We have all extant bears in our tree, thus we can set the sampling probability to 1:

rho <- 1.0

We don’t know the root age of the tree, but since we’re only inferring relative ages, we can set that to 1 as well:

extant_mrca <- 1.0

Having all the parts of the birth-death model together, we can pass them to the corresponding function that lets us draw from a distribution of trees, but this time we assign it with a = instead of an ~. We’re also setting the condition to nTaxa, because we only want trees with as many extant species as we have in or data set:

tree_dist = dnBDP(lambda=speciation_rate, mu=extinction_rate, rho=rho, rootAge=extant_mrca, samplingStrategy="uniform", condition="nTaxa", taxa=taxa)

This is to allow us to include a topology constraint before drawing trees. We want the Ursidae to be monophyletic, so we use clade to define that group, and then the function for drawing constrained topologies to finally draw trees.

clade_ursinae = clade("Melursus_ursinus", "Ursus_arctos", "Ursus_maritimus", "Helarctos_malayanus", "Ursus_americanus", "Ursus_thibetanus")                      
constraints = v(clade_ursinae)
timetree ~ dnConstrainedTopology(tree_dist, constraints=constraints)

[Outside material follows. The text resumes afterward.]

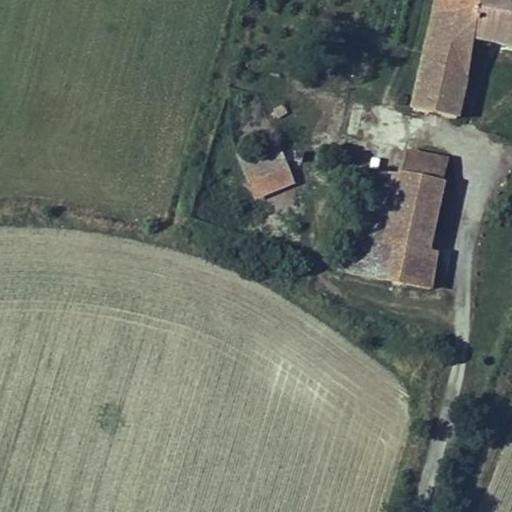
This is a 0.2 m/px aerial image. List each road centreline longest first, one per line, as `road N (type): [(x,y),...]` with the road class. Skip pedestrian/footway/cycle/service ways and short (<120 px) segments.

Note that this time, we’re not clamping any data to the timetree, since our data isn’t a tree that we’re trying to fit a bd model to, but instead this is simply our prior for the tree estimation!

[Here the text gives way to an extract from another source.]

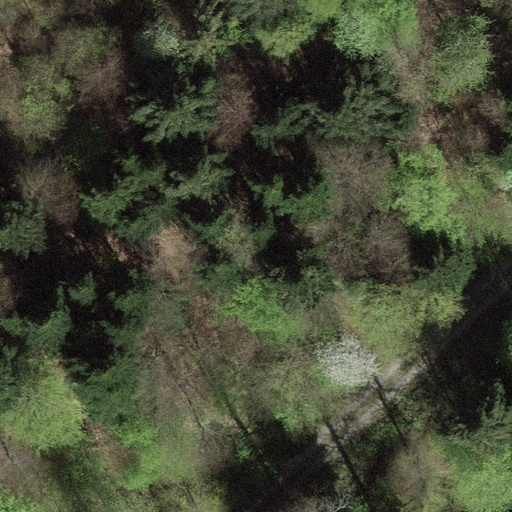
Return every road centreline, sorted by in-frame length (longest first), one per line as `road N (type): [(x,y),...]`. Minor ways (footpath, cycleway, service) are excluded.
road 1 (track): [(511,266),(371,392),(259,511)]
road 2 (track): [(63,511),(347,418)]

We add a number of tree moves again, including some for topology (mvFNPR), and node ages (mvNodeTimeSlideUniform):

moves.append( mvNarrow(timetree, weight=n_taxa) )
moves.append( mvFNPR(timetree, weight=n_taxa/4) )
moves.append( mvNodeTimeSlideUniform(timetree, weight=n_taxa) )
moves.append( mvSubtreeScale(timetree, weight=n_taxa/5.0) )

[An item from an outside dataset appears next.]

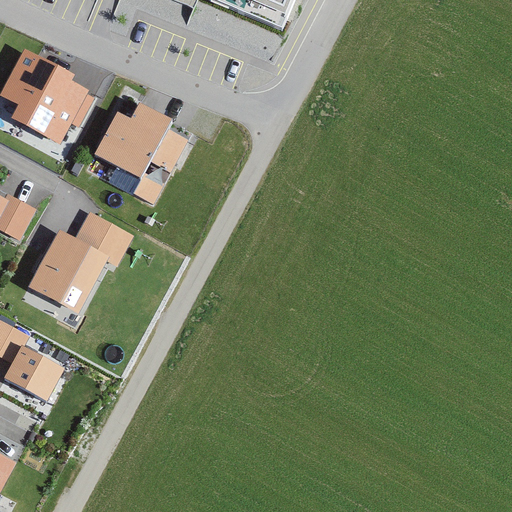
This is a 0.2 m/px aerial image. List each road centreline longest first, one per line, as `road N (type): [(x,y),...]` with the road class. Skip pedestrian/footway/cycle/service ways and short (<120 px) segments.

Finally, we can monitor the age of our constrained clade, e.g. to see it progress in the analysis:

age_ursinae := tmrca(timetree, clade_ursinae)

The Clock Model

Global Molekular Clock

As the simplest clock model, we can take a global molecular clock, which assumes one single rate across all branches and constant through time. We can set an exponential prior with a rate parameter of 10:

branch_rates ~ dnExponential(10.0)
moves.append( mvScale(branch_rates, lambda=0.5, tune=true, weight=3.0) )

The Continuous Time Markov Chain

At last, we can link the tree model, substitution model, and clock model to the core function that gives us the distribution of sequences, and clamp the data to it:

phySeq ~ dnPhyloCTMC(tree=timetree, Q=Q_cytb, siteRates=rates_cytb, branchRates=branch_rates, type="DNA")
phySeq.clamp(cytb)

MCMC

As usual, we wrap it all up in a model object, add the monitors, create an mcmc object and run it. Again we use the mnFile monitor to save the trees at each generation:

mymodel = model(sf)
monitors.append( mnModel(filename="output/bears_global.log", printgen=10) )
monitors.append( mnFile(filename="output/bears_global.trees", printgen=10, timetree) )
monitors.append( mnScreen(printgen=10, extant_mrca, age_ursinae, branch_rates) )
mymcmc = mcmc(mymodel, monitors, moves, nruns=2, combine="mixed")
mymcmc.run(generations=20000, tuningInterval=200)

Summarize Results

Once this is run, we can again load the trace, and summarize the tree topologies and node ages from the mcmc to one tree. This time we want the Maximum Clade Credibility tree:

trace = readTreeTrace("output/bears_global.trees")
mccTree(trace, file="output/bears_global.mcc.tre")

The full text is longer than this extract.